Segment Start: EXCERPTED RECORDS

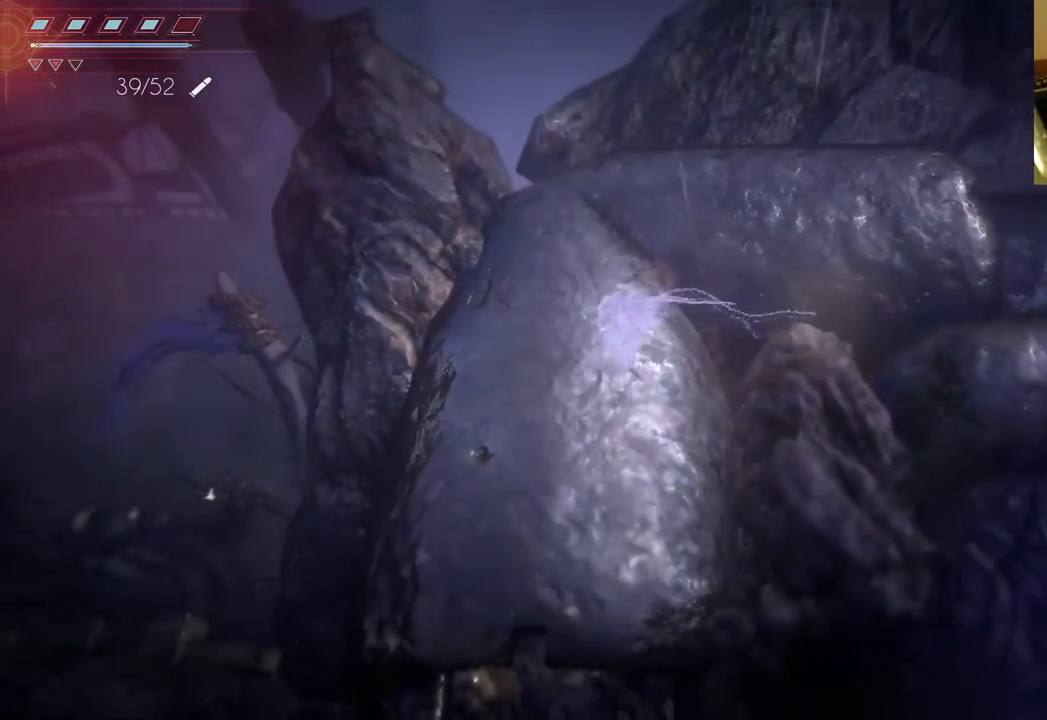
{"buttons": [], "left_stick": "down", "right_stick": "center", "events": []}
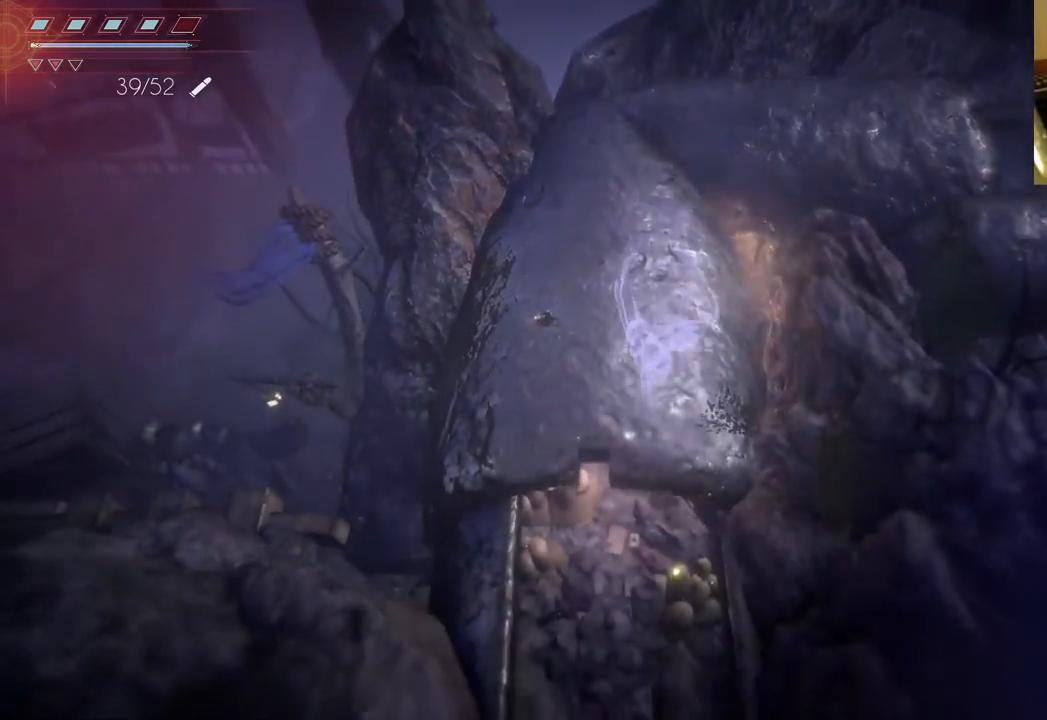
{"buttons": [], "left_stick": "down", "right_stick": "center", "events": []}
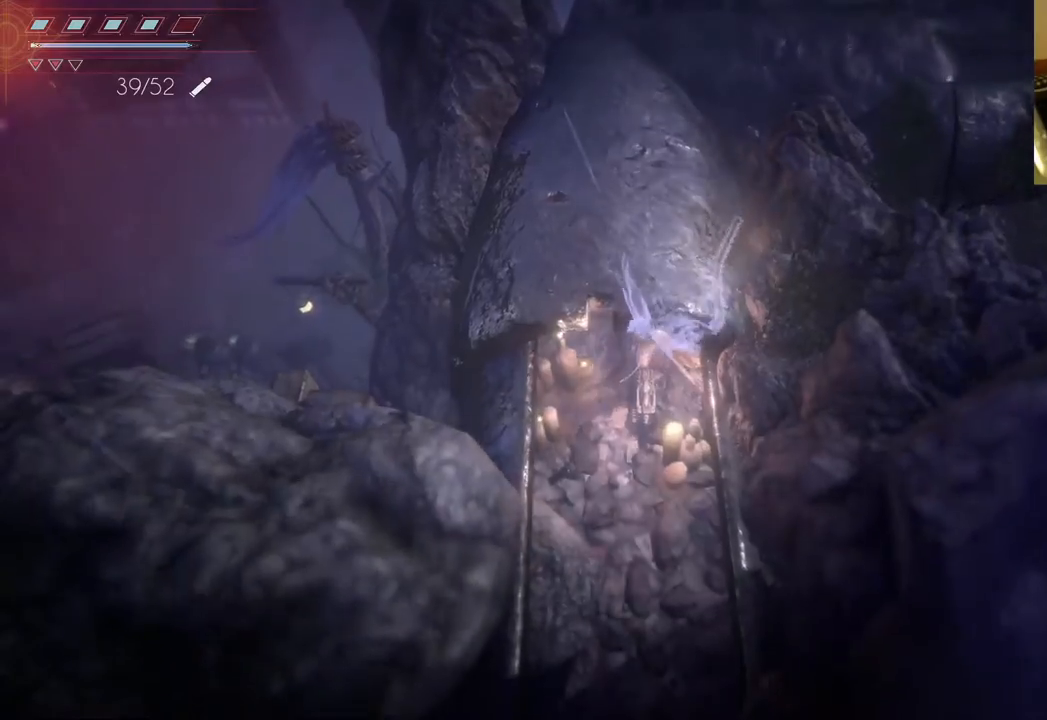
{"buttons": [], "left_stick": "left", "right_stick": "center", "events": [[367, "left_stick", "left"]]}
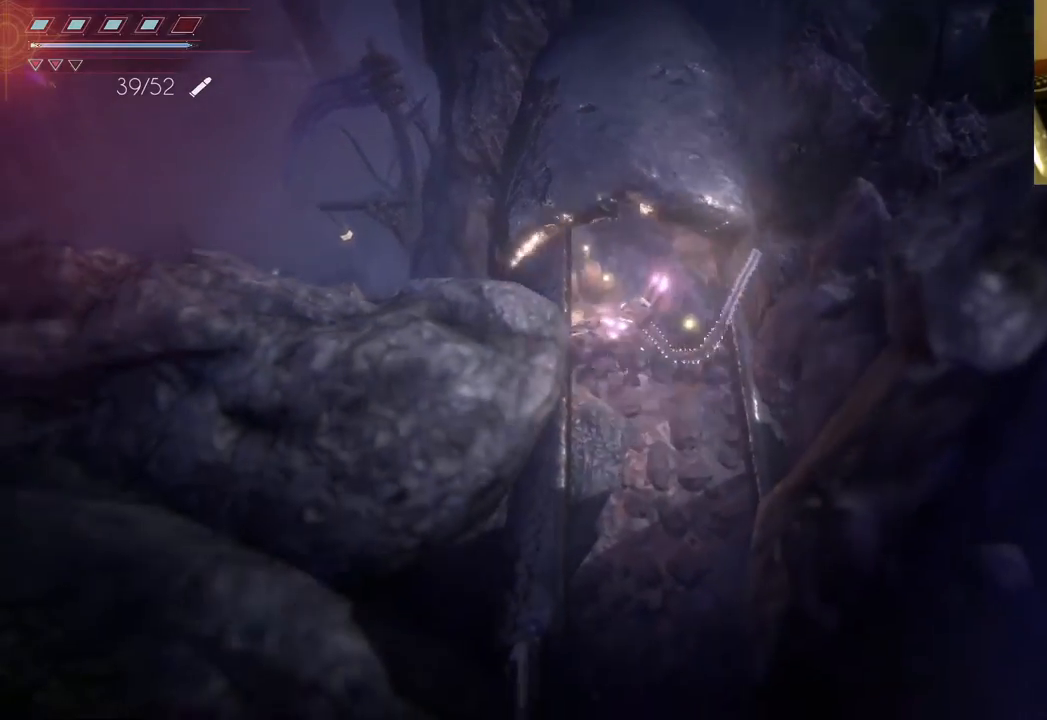
{"buttons": [], "left_stick": "left", "right_stick": "center", "events": []}
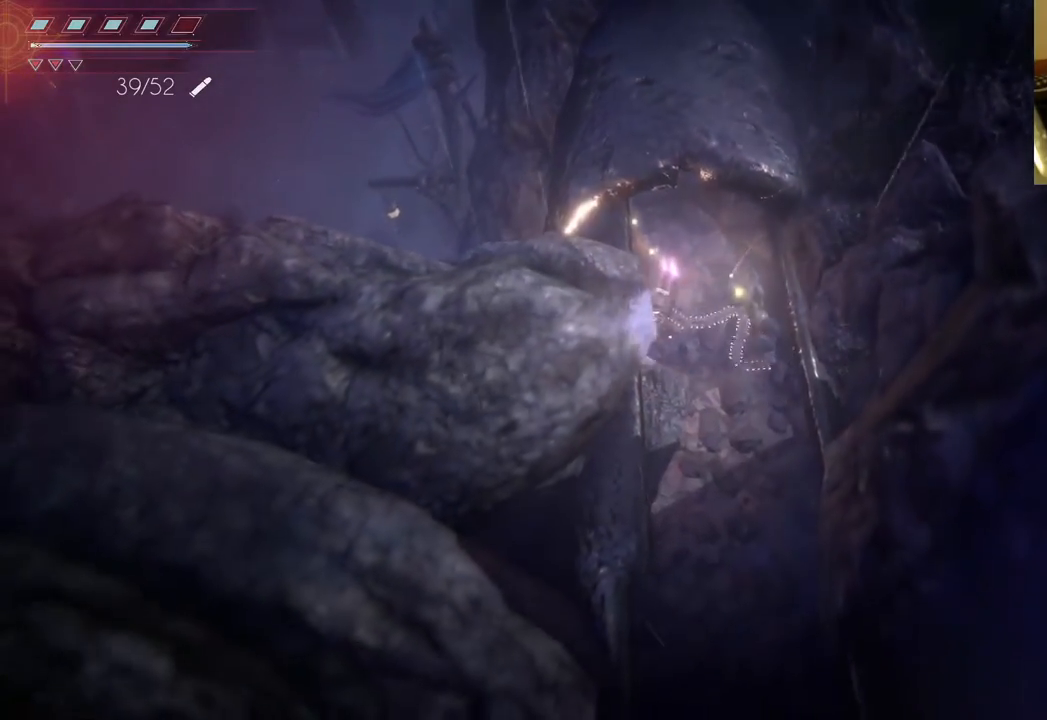
{"buttons": [], "left_stick": "down-right", "right_stick": "center", "events": [[67, "left_stick", "down"], [167, "left_stick", "down-right"]]}
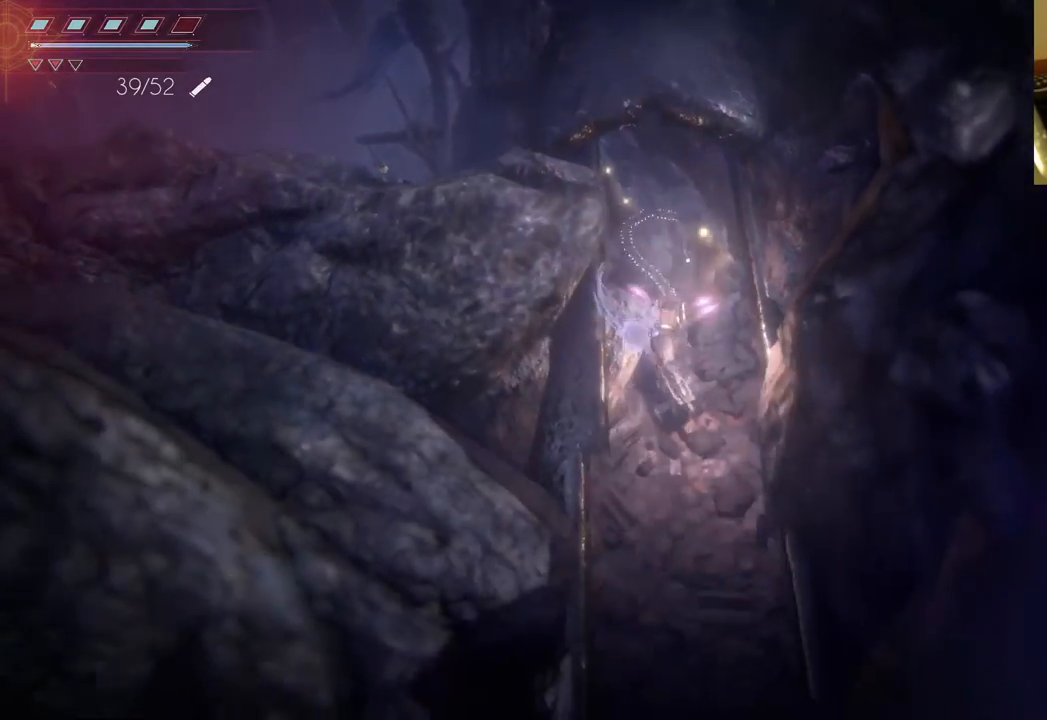
{"buttons": [], "left_stick": "center", "right_stick": "center", "events": [[17, "left_stick", "down"], [250, "left_stick", "center"]]}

Segment End: EXCERPTED RECORDS

Print out the complete listing above exactly, dropping each image.

**RESULT OF THE TASK**
{"buttons": [], "left_stick": "down", "right_stick": "center", "events": []}
{"buttons": [], "left_stick": "down", "right_stick": "center", "events": []}
{"buttons": [], "left_stick": "left", "right_stick": "center", "events": [[367, "left_stick", "left"]]}
{"buttons": [], "left_stick": "left", "right_stick": "center", "events": []}
{"buttons": [], "left_stick": "down-right", "right_stick": "center", "events": [[67, "left_stick", "down"], [167, "left_stick", "down-right"]]}
{"buttons": [], "left_stick": "center", "right_stick": "center", "events": [[17, "left_stick", "down"], [250, "left_stick", "center"]]}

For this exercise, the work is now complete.